#### [EXERCISE OBJECTIVE]
Every line below that contains "always" is to be copied.

Start of Block

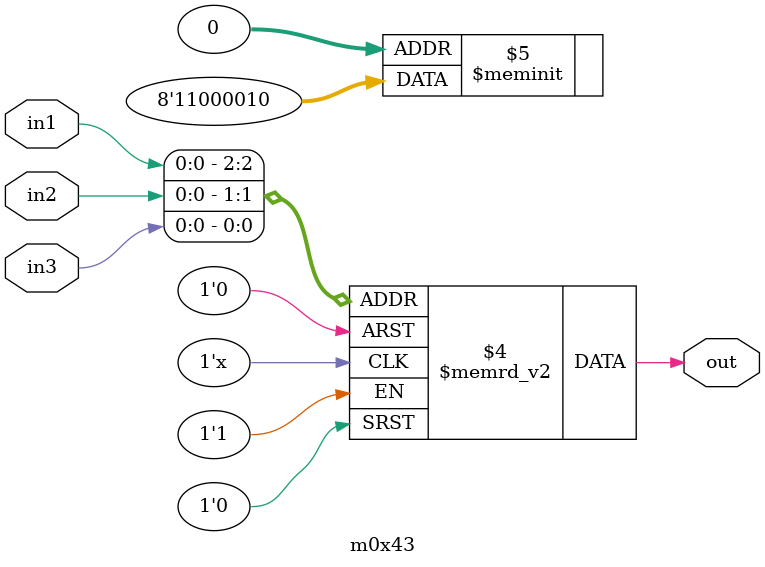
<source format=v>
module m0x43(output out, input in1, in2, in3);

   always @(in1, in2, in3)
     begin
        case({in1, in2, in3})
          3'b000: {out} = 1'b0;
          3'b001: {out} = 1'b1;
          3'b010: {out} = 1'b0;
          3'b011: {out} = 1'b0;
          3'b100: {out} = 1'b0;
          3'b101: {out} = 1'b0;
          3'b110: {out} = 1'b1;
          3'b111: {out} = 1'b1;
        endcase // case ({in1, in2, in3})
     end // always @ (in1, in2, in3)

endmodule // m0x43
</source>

End of Block

#### [PROBLEM SOLUTION]
   always @(in1, in2, in3)
     end // always @ (in1, in2, in3)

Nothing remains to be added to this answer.